# THINGS TO DO:
a - Answer these from the year-end blog round-up:
(i) Which search term shows up twice in the list of top search terms?
(ii) What page does the blogger say gets the most hits by far?
(iii) Which post is listed first among the most popular posts?
b - Pick up the year-end blog round-up after its last line and keep writing it.

# SELECTED TEXT:
━━━━━━━━

Year-End Blog Round-Up

I haven’t done one of these year-end blog posts before, but I’ve seen lots of others do them and they seem like fun.

Here are the top search terms that visitors have used to reach my blog:

making reading sexy
alternate book titles
tintin covers
doc savage horror in gold
harry potter comics
wildside press coupon
tintin cover
doc savage covers
doc savage desert demons
doc savage
harry potter comics
choose your own adventure books
alternative book titles
celebrity libraries
richard blade books
fuck me ray bradbury
horror in gold doc savage
james bama doc savage covers
james bama doc savage

Here are the most popular blog posts I’ve done thus far (my general home page gets the most hits by far, but people also seem drawn to particular posts):

Making reading sexy
Great “new” Doc Savage and Tintin Covers
Alternate book titles for the classics
New Doc Savage novels!

━━━━━━━━

# THE DATA:
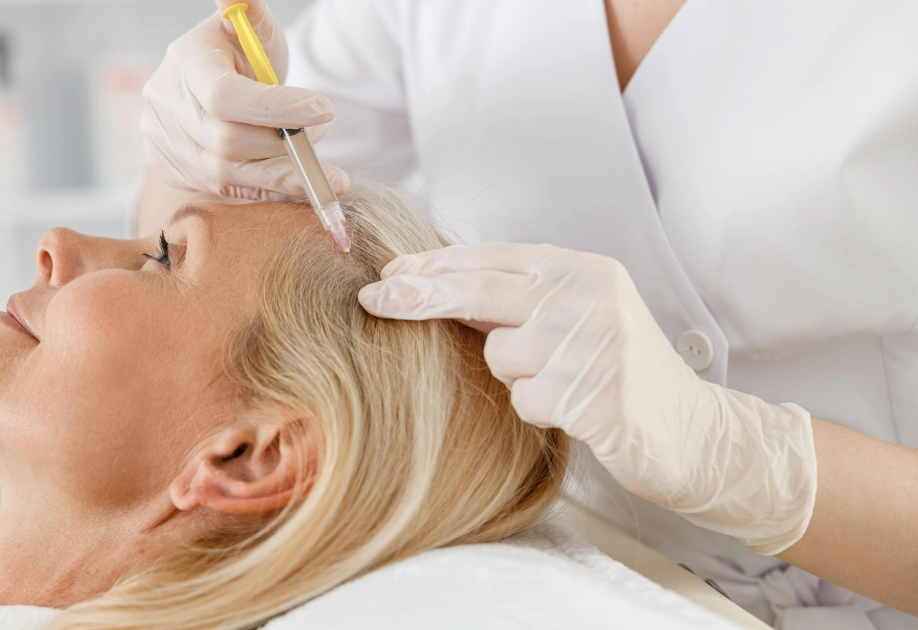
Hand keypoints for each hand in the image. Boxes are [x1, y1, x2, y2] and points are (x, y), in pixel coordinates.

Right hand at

━━━━━━━━

# REPLIES:
a -
(i) harry potter comics
(ii) The general home page
(iii) Making reading sexy

b -
New interview with Doc Savage cover artist James Bama
Book Review: Invasion! Earth vs. the Aliens Trilogy by Robert Reginald
Review: Nick Carter #53: The Arab Plague
Harry Potter comics
Review: Rhialto the Marvellous by Jack Vance
Book Review: Allison Hewitt Is Trapped: A Zombie Novel by Madeleine Roux
Choose Your Own Adventure books analysis
Book Review: Masked, edited by Lou Anders
Tolkien literary criticism and new media
Book Review: Mugger Blood (The Destroyer #30) by Warren Murphy and Richard Sapir
Classic fantasy novel: The Ship That Sailed to Mars by William Timlin
Wildside Press coupon code
Cartographic analysis of maps in fantasy novels
Book review: The Hunt for Bin Laden: Task Force Dagger by Robin Moore
Rachel Bloom has finally met Ray Bradbury

So what do these results tell us? I’m not entirely sure, but several things are apparent:

1. My post regarding The Outdoor Co-ed Topless Pulp Fiction Appreciation Society (link NSFW) was probably the single most popular blog post I’ve ever done, and has returned the most traffic to my blog of any site. Carry on, ladies! May your outdoor reading adventures continue into the New Year, especially when it gets a little warmer.
2. Readers absolutely love both Doc Savage and Tintin, and are frequently visiting in search of more. I think I will have to do some reviews of both series (two personal favorites) next year.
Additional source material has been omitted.